[Assigned task a]:
Please summarize the text on rebuilding Windows and Mac systems in two sentences.

[Text for analysis]:
__________________________________________________

For instance…Windows, particularly the consumer grade operating systems…need to be rebuilt much more often than a Mac does…and for the most part it's pretty much impossible for your grand mother to successfully do so. Apple's OS…simply because it's unix based and a whole bunch of other good stuff that I won't bore you with…just doesn't need to be rebuilt very often. In the unlikely event that it needs to be done…I guarantee that your grand mother can successfully do it…boot to the built in recovery disk on the laptop/desktop, select reinstall the OS and it goes from there. Doesn't lose your data, doesn't ask you questions you don't know the answer to (assuming you're the grand mother)…it just goes about fixing whatever is wrong.

__________________________________________________

[Listed entries]:

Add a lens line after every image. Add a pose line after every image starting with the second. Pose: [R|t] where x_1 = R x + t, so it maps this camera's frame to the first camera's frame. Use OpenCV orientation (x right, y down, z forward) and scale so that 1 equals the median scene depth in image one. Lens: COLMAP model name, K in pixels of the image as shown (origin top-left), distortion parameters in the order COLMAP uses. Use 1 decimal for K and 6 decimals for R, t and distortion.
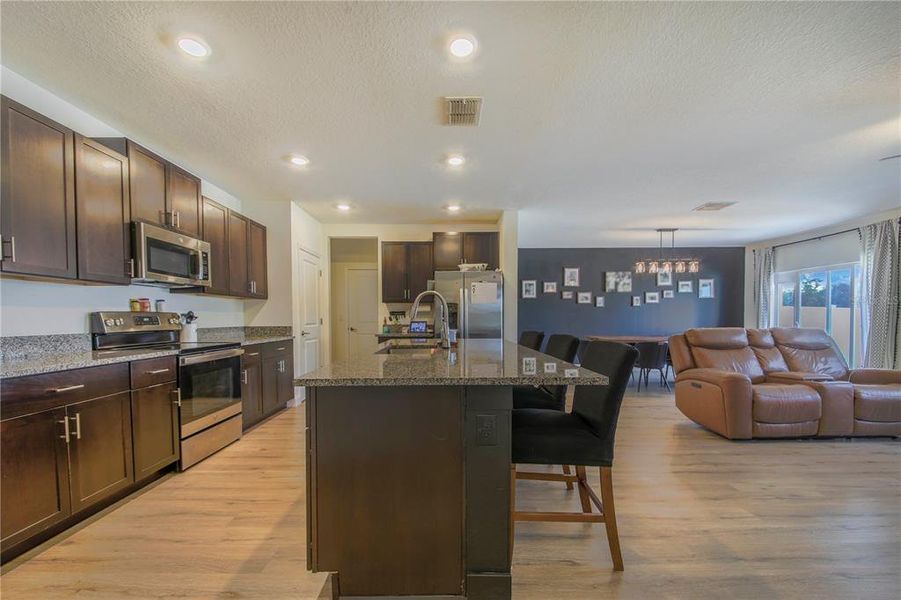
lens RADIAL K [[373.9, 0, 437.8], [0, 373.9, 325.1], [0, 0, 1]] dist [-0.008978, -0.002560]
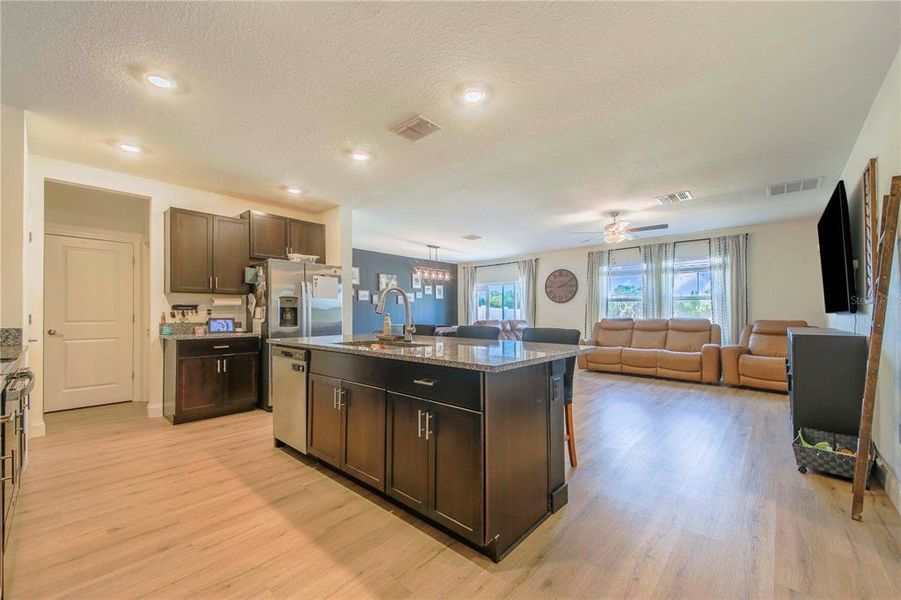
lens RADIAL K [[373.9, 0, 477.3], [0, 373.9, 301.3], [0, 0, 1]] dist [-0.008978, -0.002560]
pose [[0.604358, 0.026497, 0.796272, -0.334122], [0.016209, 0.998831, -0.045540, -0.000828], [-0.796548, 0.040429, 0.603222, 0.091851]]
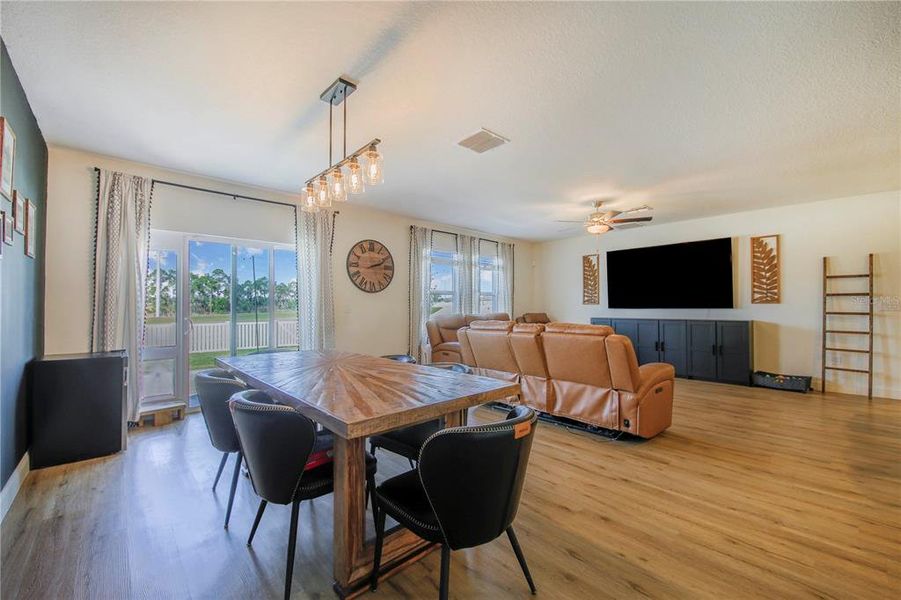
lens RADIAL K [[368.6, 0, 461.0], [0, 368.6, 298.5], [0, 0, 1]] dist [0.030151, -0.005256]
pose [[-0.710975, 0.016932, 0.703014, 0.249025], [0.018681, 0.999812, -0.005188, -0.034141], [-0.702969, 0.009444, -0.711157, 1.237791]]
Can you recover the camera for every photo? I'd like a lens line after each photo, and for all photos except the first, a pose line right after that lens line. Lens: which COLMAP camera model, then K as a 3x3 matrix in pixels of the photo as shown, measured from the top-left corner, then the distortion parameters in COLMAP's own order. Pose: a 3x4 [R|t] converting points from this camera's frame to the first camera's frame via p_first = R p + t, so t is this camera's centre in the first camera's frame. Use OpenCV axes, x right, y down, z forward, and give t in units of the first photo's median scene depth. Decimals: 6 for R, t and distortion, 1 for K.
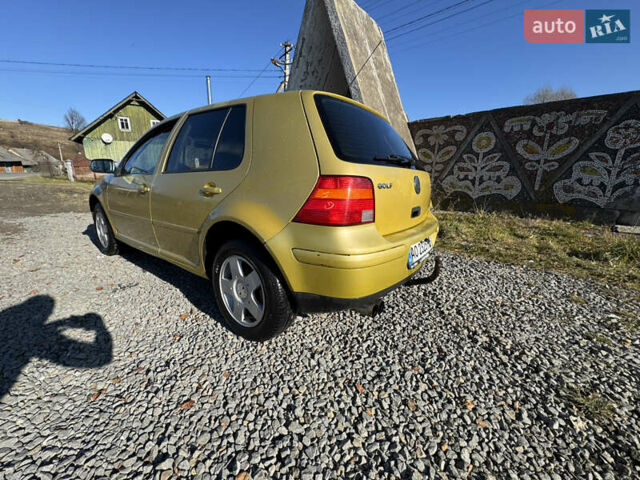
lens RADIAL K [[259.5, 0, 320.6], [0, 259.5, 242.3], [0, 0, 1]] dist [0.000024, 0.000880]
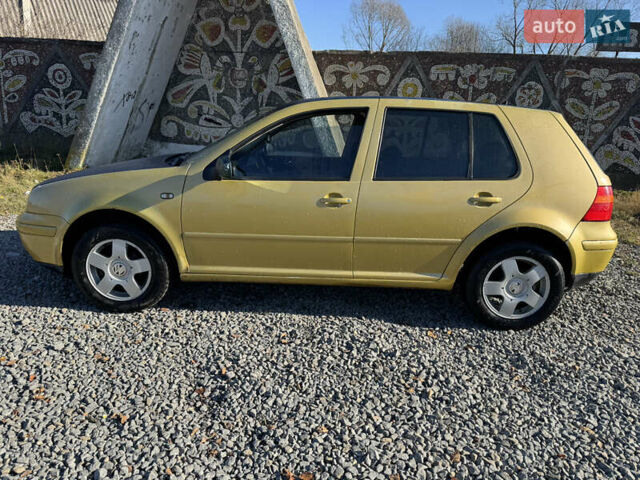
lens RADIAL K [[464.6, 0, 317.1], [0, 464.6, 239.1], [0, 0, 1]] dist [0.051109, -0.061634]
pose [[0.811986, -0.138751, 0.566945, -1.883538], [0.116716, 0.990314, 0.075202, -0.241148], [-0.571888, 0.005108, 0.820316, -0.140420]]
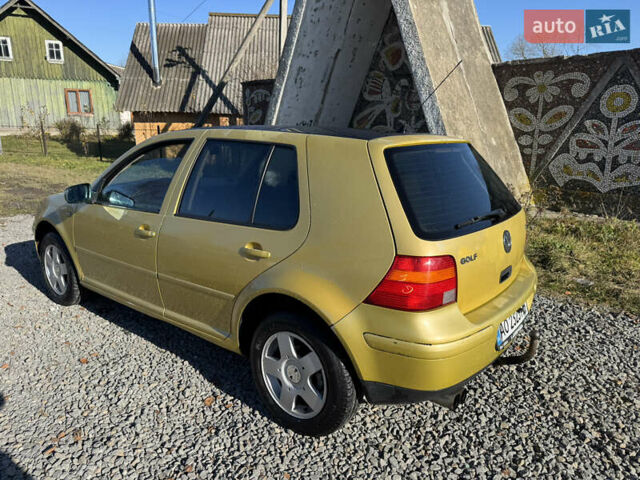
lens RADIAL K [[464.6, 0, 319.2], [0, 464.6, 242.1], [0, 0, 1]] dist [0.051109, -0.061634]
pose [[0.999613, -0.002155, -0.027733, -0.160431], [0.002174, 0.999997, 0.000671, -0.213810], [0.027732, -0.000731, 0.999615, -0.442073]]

__________________________________________________

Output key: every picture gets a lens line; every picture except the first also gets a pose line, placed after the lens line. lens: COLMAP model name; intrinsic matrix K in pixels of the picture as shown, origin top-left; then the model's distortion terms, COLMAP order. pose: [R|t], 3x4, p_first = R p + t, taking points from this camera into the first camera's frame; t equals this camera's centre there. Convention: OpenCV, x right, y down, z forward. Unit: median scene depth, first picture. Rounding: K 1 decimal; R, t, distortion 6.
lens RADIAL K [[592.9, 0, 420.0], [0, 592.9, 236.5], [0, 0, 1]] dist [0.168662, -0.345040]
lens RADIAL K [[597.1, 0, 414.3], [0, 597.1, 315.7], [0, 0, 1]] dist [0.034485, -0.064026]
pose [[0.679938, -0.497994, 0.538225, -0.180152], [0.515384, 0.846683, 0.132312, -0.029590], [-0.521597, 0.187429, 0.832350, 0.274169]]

__________________________________________________

[Assigned task b]:
From the rows, extract the lines beginning at the one that contains "Output key: every" and ending after the one that contains "0.187429, 0.832350, 0.274169]]". Copy them unchanged, including both of those lines.

[Your solution a]:
Windows, especially its consumer-grade versions, has to be rebuilt far more often than a Mac, and a grandmother could hardly manage that job on her own. Apple's OS, being Unix based, seldom needs a rebuild, and when it does, booting to the built-in recovery disk and choosing to reinstall the OS fixes the problem without losing data or asking questions the user can't answer.

[Your solution b]:
Output key: every picture gets a lens line; every picture except the first also gets a pose line, placed after the lens line. lens: COLMAP model name; intrinsic matrix K in pixels of the picture as shown, origin top-left; then the model's distortion terms, COLMAP order. pose: [R|t], 3x4, p_first = R p + t, taking points from this camera into the first camera's frame; t equals this camera's centre there. Convention: OpenCV, x right, y down, z forward. Unit: median scene depth, first picture. Rounding: K 1 decimal; R, t, distortion 6.
lens RADIAL K [[592.9, 0, 420.0], [0, 592.9, 236.5], [0, 0, 1]] dist [0.168662, -0.345040]
lens RADIAL K [[597.1, 0, 414.3], [0, 597.1, 315.7], [0, 0, 1]] dist [0.034485, -0.064026]
pose [[0.679938, -0.497994, 0.538225, -0.180152], [0.515384, 0.846683, 0.132312, -0.029590], [-0.521597, 0.187429, 0.832350, 0.274169]]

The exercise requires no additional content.